Agora não lhe interessam essas miudezas! Agora ele é rico de sua própria vida.

 À medida em que descreve a ela o quanto o seu contato com o mundo externo é escasso, burocrático e vazio, aumenta o interesse e admiração da doce e sonhadora Nástienka, que, na ocasião dessas conferências, vive uma desilusão amorosa, a hesitação da espera, necessitando de ajuda imediata. Ela busca, com seu interlocutor, conselhos para a melhor resolução de seu impasse. E segue o tema do amor, a dúvida amorosa, a entrega, a ilusão, o amor em fatias, o amor inventado, o amor em barreiras, o amor impossível, como queira chamar.

 O que se afigura como um encontro de almas, onde cada um deles divide com o outro sua história e seus anseios em quatro noites, conduz a sequências de diálogos plenos o suficiente para proporcionarem a felicidade súbita, extirpando momentaneamente a solidão abusiva e a reclusão de duas pessoas que vivem de seus sonhos e inventividades.
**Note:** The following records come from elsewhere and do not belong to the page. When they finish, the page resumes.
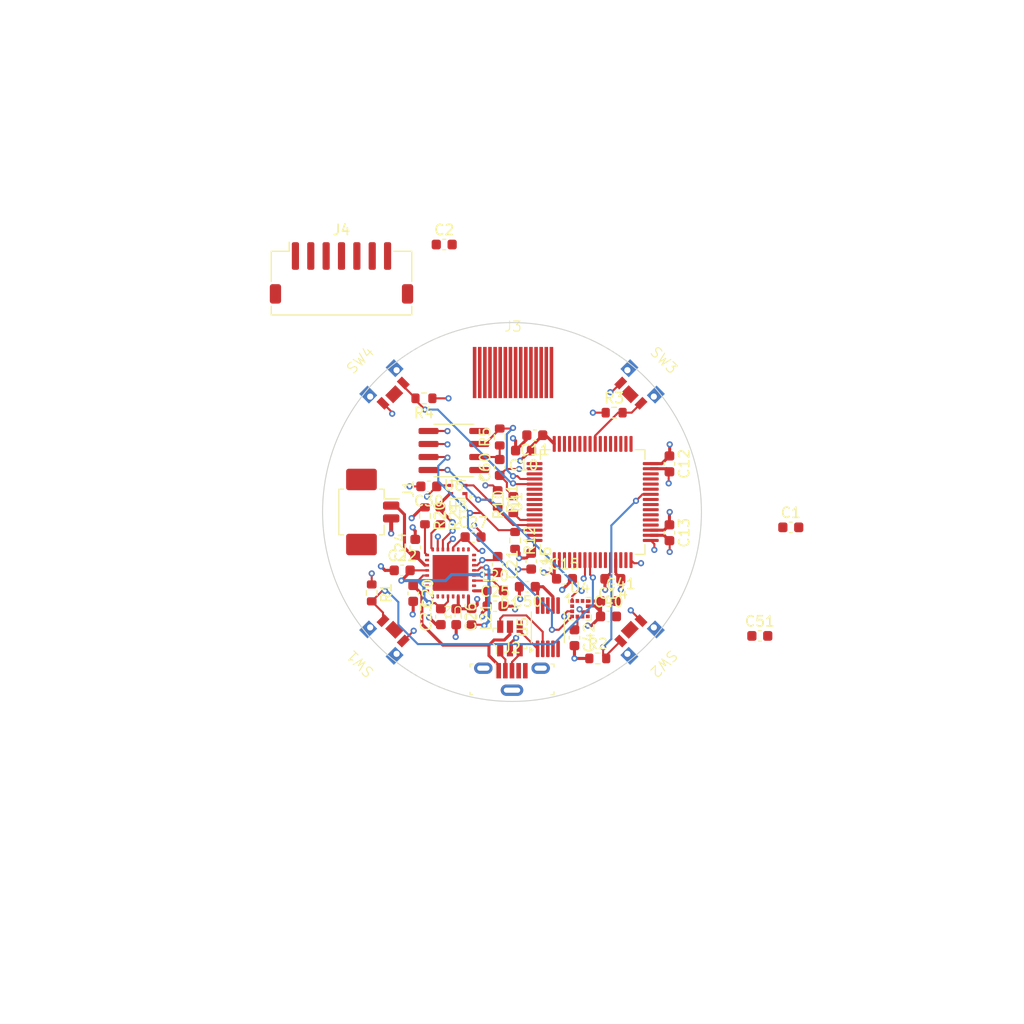
<source format=kicad_pcb>
(kicad_pcb
	(version 20240108)
	(generator "pcbnew")
	(generator_version "8.0")
	(general
		(thickness 1.6)
		(legacy_teardrops no)
	)
	(paper "A4")
	(layers
		(0 "F.Cu" signal)
		(1 "In1.Cu" signal)
		(2 "In2.Cu" signal)
		(31 "B.Cu" signal)
		(32 "B.Adhes" user "B.Adhesive")
		(33 "F.Adhes" user "F.Adhesive")
		(34 "B.Paste" user)
		(35 "F.Paste" user)
		(36 "B.SilkS" user "B.Silkscreen")
		(37 "F.SilkS" user "F.Silkscreen")
		(38 "B.Mask" user)
		(39 "F.Mask" user)
		(40 "Dwgs.User" user "User.Drawings")
		(41 "Cmts.User" user "User.Comments")
		(42 "Eco1.User" user "User.Eco1")
		(43 "Eco2.User" user "User.Eco2")
		(44 "Edge.Cuts" user)
		(45 "Margin" user)
		(46 "B.CrtYd" user "B.Courtyard")
		(47 "F.CrtYd" user "F.Courtyard")
		(48 "B.Fab" user)
		(49 "F.Fab" user)
		(50 "User.1" user)
		(51 "User.2" user)
		(52 "User.3" user)
		(53 "User.4" user)
		(54 "User.5" user)
		(55 "User.6" user)
		(56 "User.7" user)
		(57 "User.8" user)
		(58 "User.9" user)
	)
	(setup
		(stackup
			(layer "F.SilkS"
				(type "Top Silk Screen")
			)
			(layer "F.Paste"
				(type "Top Solder Paste")
			)
			(layer "F.Mask"
				(type "Top Solder Mask")
				(thickness 0.01)
			)
			(layer "F.Cu"
				(type "copper")
				(thickness 0.035)
			)
			(layer "dielectric 1"
				(type "prepreg")
				(thickness 0.1)
				(material "FR4")
				(epsilon_r 4.5)
				(loss_tangent 0.02)
			)
			(layer "In1.Cu"
				(type "copper")
				(thickness 0.035)
			)
			(layer "dielectric 2"
				(type "core")
				(thickness 1.24)
				(material "FR4")
				(epsilon_r 4.5)
				(loss_tangent 0.02)
			)
			(layer "In2.Cu"
				(type "copper")
				(thickness 0.035)
			)
			(layer "dielectric 3"
				(type "prepreg")
				(thickness 0.1)
				(material "FR4")
				(epsilon_r 4.5)
				(loss_tangent 0.02)
			)
			(layer "B.Cu"
				(type "copper")
				(thickness 0.035)
			)
			(layer "B.Mask"
				(type "Bottom Solder Mask")
				(thickness 0.01)
			)
			(layer "B.Paste"
				(type "Bottom Solder Paste")
			)
			(layer "B.SilkS"
				(type "Bottom Silk Screen")
			)
			(copper_finish "None")
			(dielectric_constraints no)
		)
		(pad_to_mask_clearance 0.0508)
		(allow_soldermask_bridges_in_footprints no)
		(pcbplotparams
			(layerselection 0x00010fc_ffffffff)
			(plot_on_all_layers_selection 0x0000000_00000000)
			(disableapertmacros no)
			(usegerberextensions no)
			(usegerberattributes yes)
			(usegerberadvancedattributes yes)
			(creategerberjobfile yes)
			(dashed_line_dash_ratio 12.000000)
			(dashed_line_gap_ratio 3.000000)
			(svgprecision 4)
			(plotframeref no)
			(viasonmask no)
			(mode 1)
			(useauxorigin no)
			(hpglpennumber 1)
			(hpglpenspeed 20)
			(hpglpendiameter 15.000000)
			(pdf_front_fp_property_popups yes)
			(pdf_back_fp_property_popups yes)
			(dxfpolygonmode yes)
			(dxfimperialunits yes)
			(dxfusepcbnewfont yes)
			(psnegative no)
			(psa4output no)
			(plotreference yes)
			(plotvalue yes)
			(plotfptext yes)
			(plotinvisibletext no)
			(sketchpadsonfab no)
			(subtractmaskfromsilk no)
			(outputformat 1)
			(mirror no)
			(drillshape 1)
			(scaleselection 1)
			(outputdirectory "")
		)
	)
	(net 0 "")
	(net 1 "+3.3V")
	(net 2 "unconnected-(U2-LED2-Pad27)")
	(net 3 "Net-(U2-SW2)")
	(net 4 "unconnected-(U2-GPIO2-Pad9)")
	(net 5 "+1.8V")
	(net 6 "unconnected-(U2-VOUTLDO1-Pad29)")
	(net 7 "/VSYS")
	(net 8 "unconnected-(U2-GPIO4-Pad11)")
	(net 9 "Net-(J1-Pin_1)")
	(net 10 "unconnected-(U2-LED1-Pad26)")
	(net 11 "unconnected-(U2-CC2-Pad24)")
	(net 12 "unconnected-(U2-LSOUT2-Pad31)")
	(net 13 "GND")
	(net 14 "/NRST")
	(net 15 "unconnected-(U2-GPIO1-Pad8)")
	(net 16 "unconnected-(U2-CC1-Pad23)")
	(net 17 "/I2C_SCL")
	(net 18 "Net-(U2-VSET2)")
	(net 19 "unconnected-(U2-GPIO0-Pad7)")
	(net 20 "unconnected-(U2-VBUSOUT-Pad22)")
	(net 21 "Net-(U2-VSET1)")
	(net 22 "Net-(U2-SW1)")
	(net 23 "/VBUS")
	(net 24 "/I2C_SDA")
	(net 25 "unconnected-(U2-GPIO3-Pad10)")
	(net 26 "unconnected-(U2-LED0-Pad25)")
	(net 27 "/BTN_3")
	(net 28 "/BTN_2")
	(net 29 "/BTN_1")
	(net 30 "/BTN_4")
	(net 31 "Net-(D1-Pad1)")
	(net 32 "unconnected-(J2-Pad4)")
	(net 33 "unconnected-(J2-PadSH)")
	(net 34 "Net-(D1-Pad3)")
	(net 35 "unconnected-(J2-PadSH)_1")
	(net 36 "unconnected-(J2-PadSH)_2")
	(net 37 "Net-(U5-UD+)")
	(net 38 "Net-(U5-UD-)")
	(net 39 "/RTC_INT")
	(net 40 "Net-(U1-BOOT0)")
	(net 41 "unconnected-(U6-~{RST}-Pad4)")
	(net 42 "unconnected-(U6-32KHZ-Pad1)")
	(net 43 "Net-(U5-~{RTS})")
	(net 44 "/USART_TX")
	(net 45 "/USART_RX")
	(net 46 "unconnected-(U5-TNOW-Pad6)")
	(net 47 "unconnected-(U5-~{CTS}-Pad5)")
	(net 48 "unconnected-(U1-PB2-Pad28)")
	(net 49 "unconnected-(U1-PB12-Pad33)")
	(net 50 "unconnected-(U1-PA1-Pad15)")
	(net 51 "/SPI_RST")
	(net 52 "unconnected-(U1-PB4-Pad56)")
	(net 53 "unconnected-(U1-PC5-Pad25)")
	(net 54 "unconnected-(U1-PB7-Pad59)")
	(net 55 "unconnected-(U1-PC13-Pad2)")
	(net 56 "unconnected-(J3-Pin_2-Pad2)")
	(net 57 "unconnected-(U1-PC10-Pad51)")
	(net 58 "unconnected-(U1-PC4-Pad24)")
	(net 59 "unconnected-(U1-PH0-Pad5)")
	(net 60 "unconnected-(U1-PH1-Pad6)")
	(net 61 "/SPI_MOSI")
	(net 62 "unconnected-(U1-PB5-Pad57)")
	(net 63 "unconnected-(U1-PA12-Pad45)")
	(net 64 "unconnected-(U1-PB10-Pad29)")
	(net 65 "unconnected-(U1-PA11-Pad44)")
	(net 66 "unconnected-(U1-PC6-Pad37)")
	(net 67 "unconnected-(U1-PC8-Pad39)")
	(net 68 "unconnected-(U1-PA4-Pad20)")
	(net 69 "unconnected-(U1-PA0-Pad14)")
	(net 70 "unconnected-(U1-PA6-Pad22)")
	(net 71 "unconnected-(U1-PB14-Pad35)")
	(net 72 "unconnected-(U1-PA9-Pad42)")
	(net 73 "unconnected-(U1-PC15-Pad4)")
	(net 74 "unconnected-(U1-PD2-Pad54)")
	(net 75 "/SWDIO")
	(net 76 "/SPI_SCLK")
	(net 77 "unconnected-(U1-PC1-Pad9)")
	(net 78 "unconnected-(U1-PB13-Pad34)")
	(net 79 "unconnected-(U1-PC7-Pad38)")
	(net 80 "unconnected-(U1-PC3-Pad11)")
	(net 81 "unconnected-(U1-PC2-Pad10)")
	(net 82 "unconnected-(U1-PB11-Pad30)")
	(net 83 "/SPI_CS")
	(net 84 "/SWCLK")
	(net 85 "unconnected-(U1-PC14-Pad3)")
	(net 86 "/SPI_DC")
	(net 87 "unconnected-(U1-PB1-Pad27)")
	(net 88 "unconnected-(U1-PB15-Pad36)")
	(net 89 "/SPI_SCL")
	(net 90 "unconnected-(U4-NC-Pad11)")
	(net 91 "unconnected-(U4-NC-Pad12)")
	(net 92 "unconnected-(U4-DRDY-Pad7)")
	(net 93 "unconnected-(U4-NC-Pad2)")
	(net 94 "Net-(U4-C1)")
	(net 95 "unconnected-(J3-Pin_3-Pad3)")
	(net 96 "unconnected-(J3-Pin_10-Pad10)")
	(net 97 "unconnected-(J3-Pin_14-Pad14)")
	(net 98 "unconnected-(J3-Pin_13-Pad13)")
	(net 99 "unconnected-(J3-Pin_12-Pad12)")
	(net 100 "unconnected-(J3-Pin_15-Pad15)")
	(net 101 "/TDI")
	(net 102 "/SWO")
	(net 103 "unconnected-(U1-PB0-Pad26)")
	(net 104 "unconnected-(U5-~{RTS}-Pad4)")
	(net 105 "unconnected-(J3-Pin_12-Pad12)_1")
	(footprint "Capacitor_SMD:C_0603_1608Metric" (layer "F.Cu") (at 94.55 110.225 -90))
	(footprint "Capacitor_SMD:C_0603_1608Metric" (layer "F.Cu") (at 93.38 73.88))
	(footprint "Inductor_SMD:L_0603_1608Metric" (layer "F.Cu") (at 98.35 107.6625))
	(footprint "Package_SO:MSOP-10_3x3mm_P0.5mm" (layer "F.Cu") (at 103.5 111.25 90))
	(footprint "Capacitor_SMD:C_0603_1608Metric" (layer "F.Cu") (at 101.125 94 180))
	(footprint "Resistor_SMD:R_0603_1608Metric" (layer "F.Cu") (at 100.125 99.275 90))
	(footprint "Capacitor_SMD:C_0603_1608Metric" (layer "F.Cu") (at 90.55 103.45 90))
	(footprint "Resistor_SMD:R_0603_1608Metric" (layer "F.Cu") (at 91.5 100.375 -90))
	(footprint "smart_watch:TL6340" (layer "F.Cu") (at 111.5 111.5 -135))
	(footprint "Capacitor_SMD:C_0603_1608Metric" (layer "F.Cu") (at 115.375 102.025 -90))
	(footprint "Package_LGA:LGA-12_2x2mm_P0.5mm" (layer "F.Cu") (at 106.6375 109.45))
	(footprint "Resistor_SMD:R_0603_1608Metric" (layer "F.Cu") (at 108.375 114.3))
	(footprint "Capacitor_SMD:C_0603_1608Metric" (layer "F.Cu") (at 98.35 109.2))
	(footprint "Capacitor_SMD:C_0603_1608Metric" (layer "F.Cu") (at 109.425 110.2))
	(footprint "Resistor_SMD:R_0603_1608Metric" (layer "F.Cu") (at 93 100.375 -90))
	(footprint "Resistor_SMD:R_0603_1608Metric" (layer "F.Cu") (at 98.6 98.7 -90))
	(footprint "Package_QFP:LQFP-64_10x10mm_P0.5mm" (layer "F.Cu") (at 107.875 99.025 90))
	(footprint "smart_watch:nPM1300" (layer "F.Cu") (at 94 105.95 180))
	(footprint "Connector_JST:JST_ZH_S7B-ZR-SM4A-TF_1x07-1MP_P1.50mm_Horizontal" (layer "F.Cu") (at 83.35 76.65))
	(footprint "smart_watch:TL6340" (layer "F.Cu") (at 111.5 88.5 -45))
	(footprint "Resistor_SMD:R_0603_1608Metric" (layer "F.Cu") (at 100.3 102.775 -90))
	(footprint "smart_watch:TL6340" (layer "F.Cu") (at 88.5 111.5 135))
	(footprint "Capacitor_SMD:C_0603_1608Metric" (layer "F.Cu") (at 106.1 112.275 -90))
	(footprint "Resistor_SMD:R_0603_1608Metric" (layer "F.Cu") (at 98.8 92.675 90))
	(footprint "smart_watch:GC9A01_FPC_pads_P0.5mm" (layer "F.Cu") (at 100.1 86.38))
	(footprint "Capacitor_SMD:C_0603_1608Metric" (layer "F.Cu") (at 98.6 105.125 -90))
	(footprint "Capacitor_SMD:C_0603_1608Metric" (layer "F.Cu") (at 127.225 101.5))
	(footprint "Capacitor_SMD:C_0603_1608Metric" (layer "F.Cu") (at 101.875 104.8 -90))
	(footprint "digikey-footprints:SOT23-6L" (layer "F.Cu") (at 99.8 112.35))
	(footprint "Capacitor_SMD:C_0603_1608Metric" (layer "F.Cu") (at 101.5 107.3 180))
	(footprint "Capacitor_SMD:C_0603_1608Metric" (layer "F.Cu") (at 102.225 92.5 180))
	(footprint "Capacitor_SMD:C_0603_1608Metric" (layer "F.Cu") (at 105.125 106.525))
	(footprint "smart_watch:TL6340" (layer "F.Cu") (at 88.5 88.5 45))
	(footprint "Capacitor_SMD:C_0603_1608Metric" (layer "F.Cu") (at 124.2 112.1))
	(footprint "Capacitor_SMD:C_0603_1608Metric"
		(layer "F.Cu")
		(uuid "a41376e5-f05d-4839-bc14-49832f718492")
		(at 96.2 102.45)
		(descr "Capacitor SMD 0603 (1608 Metric), square (rectangular) end terminal, IPC_7351 nominal, (Body size source: IPC-SM-782 page 76, https://www.pcb-3d.com/wordpress/wp-content/uploads/ipc-sm-782a_amendment_1_and_2.pdf), generated with kicad-footprint-generator")
		(tags "capacitor")
		(property "Reference" "C27"
			(at 0 -1.43 0)
			(layer "F.SilkS")
			(uuid "005872cf-6857-4d8e-8d91-40b87a4876f6")
			(effects
				(font
					(size 1 1)
					(thickness 0.15)
				)
			)
		)
		(property "Value" "100n"
			(at 0 1.43 0)
			(layer "F.Fab")
			(uuid "695507b6-6465-43c2-a6ba-c5d54b5388db")
			(effects
				(font
					(size 1 1)
					(thickness 0.15)
				)
			)
		)
		(property "Footprint" "Capacitor_SMD:C_0603_1608Metric"
			(at 0 0 0)
			(unlocked yes)
			(layer "F.Fab")
			(hide yes)
			(uuid "487bdd86-29c7-4962-bc15-c244be264fde")
			(effects
				(font
					(size 1.27 1.27)
					(thickness 0.15)
				)
			)
		)
		(property "Datasheet" ""
			(at 0 0 0)
			(unlocked yes)
			(layer "F.Fab")
			(hide yes)
			(uuid "2748be41-ef1c-451f-b76c-c7352f6350d0")
			(effects
				(font
					(size 1.27 1.27)
					(thickness 0.15)
				)
			)
		)
		(property "Description" "Unpolarized capacitor"
			(at 0 0 0)
			(unlocked yes)
			(layer "F.Fab")
			(hide yes)
			(uuid "3e3af4c3-9b7c-4c97-9b83-845926e3dd31")
			(effects
				(font
					(size 1.27 1.27)
					(thickness 0.15)
				)
			)
		)
		(property ki_fp_filters "C_*")
		(path "/102145cd-db62-46d3-86b7-fc56b9477173")
		(sheetname "Root")
		(sheetfile "smart_watch.kicad_sch")
		(attr smd)
		(fp_line
			(start -0.14058 -0.51)
			(end 0.14058 -0.51)
			(stroke
				(width 0.12)
				(type solid)
			)
			(layer "F.SilkS")
			(uuid "d176883a-7e6a-42aa-98ec-97a7959bb0d0")
		)
		(fp_line
			(start -0.14058 0.51)
			(end 0.14058 0.51)
			(stroke
				(width 0.12)
				(type solid)
			)
			(layer "F.SilkS")
			(uuid "e43893b1-c629-4a04-ad50-03e23a062a9b")
		)
		(fp_line
			(start -1.48 -0.73)
			(end 1.48 -0.73)
			(stroke
				(width 0.05)
				(type solid)
			)
			(layer "F.CrtYd")
			(uuid "ce5165ef-f474-4259-adec-ba8a00d205b0")
		)
		(fp_line
			(start -1.48 0.73)
			(end -1.48 -0.73)
			(stroke
				(width 0.05)
				(type solid)
			)
			(layer "F.CrtYd")
			(uuid "02c4b468-5a87-4619-9b98-aafb87b486ae")
		)
		(fp_line
			(start 1.48 -0.73)
			(end 1.48 0.73)
			(stroke
				(width 0.05)
				(type solid)
			)
			(layer "F.CrtYd")
			(uuid "c955da88-7cae-48e3-a333-3f2aa9d64211")
		)
		(fp_line
			(start 1.48 0.73)
			(end -1.48 0.73)
			(stroke
				(width 0.05)
				(type solid)
			)
			(layer "F.CrtYd")
			(uuid "568d1c7f-980a-499f-85bc-25ffe037b24e")
		)
		(fp_line
			(start -0.8 -0.4)
			(end 0.8 -0.4)
			(stroke
				(width 0.1)
				(type solid)
			)
			(layer "F.Fab")
			(uuid "0a5400a7-741d-4be7-b7b4-c87b883c6987")
		)
		(fp_line
			(start -0.8 0.4)
			(end -0.8 -0.4)
			(stroke
				(width 0.1)
				(type solid)
			)
			(layer "F.Fab")
			(uuid "485778e6-fe40-4874-ac31-63feea3572de")
		)
		(fp_line
			(start 0.8 -0.4)
			(end 0.8 0.4)
			(stroke
				(width 0.1)
				(type solid)
			)
			(layer "F.Fab")
			(uuid "cc05f5f9-efa5-461a-a063-1ec4760d8d63")
		)
		(fp_line
			(start 0.8 0.4)
			(end -0.8 0.4)
			(stroke
				(width 0.1)
				(type solid)
			)
			(layer "F.Fab")
			(uuid "8b59ce11-e592-408c-8386-eeed384ead21")
		)
		(fp_text use
... [151736 chars truncated]
</source>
 Juntos eles criam noites alvas e misturam sonho e realidade, redecorando os dias, clareando a alma, sondando novos terrenos e debatendo sobre os antigos. A timidez pode esperar, pois chegou o tempo de amar inadvertidamente.

 E surge, assim, a oportunidade de ele, o Sonhador, reconciliar-se consigo mesmo, rebelar-se contra sua incomunicação e passar a viver um pouco o que é autêntico, apaixonando-se pelo real e ganhando de si uma desejada absolvição.

Na verdade, com frequência estamos tentados a crer que toda essa vida não é uma criação do sentimentos, nem um jogo caprichoso, inconsistente e uma imaginação enganosa, mas uma realidade verdadeira, algo que realmente existe, algo real e palpável.

 Resta, porém, após quatro noites, uma manhã melancólica, ainda carregada de lirismo, uma finalização efêmera de que foi possível ocupar as vizinhanças por alguns instantes e sentir alguns flagrantes de felicidade. E esses restos, meras recordações, podem preencher uma vida inteira para quem sonha, já que a realidade dá bastante trabalho.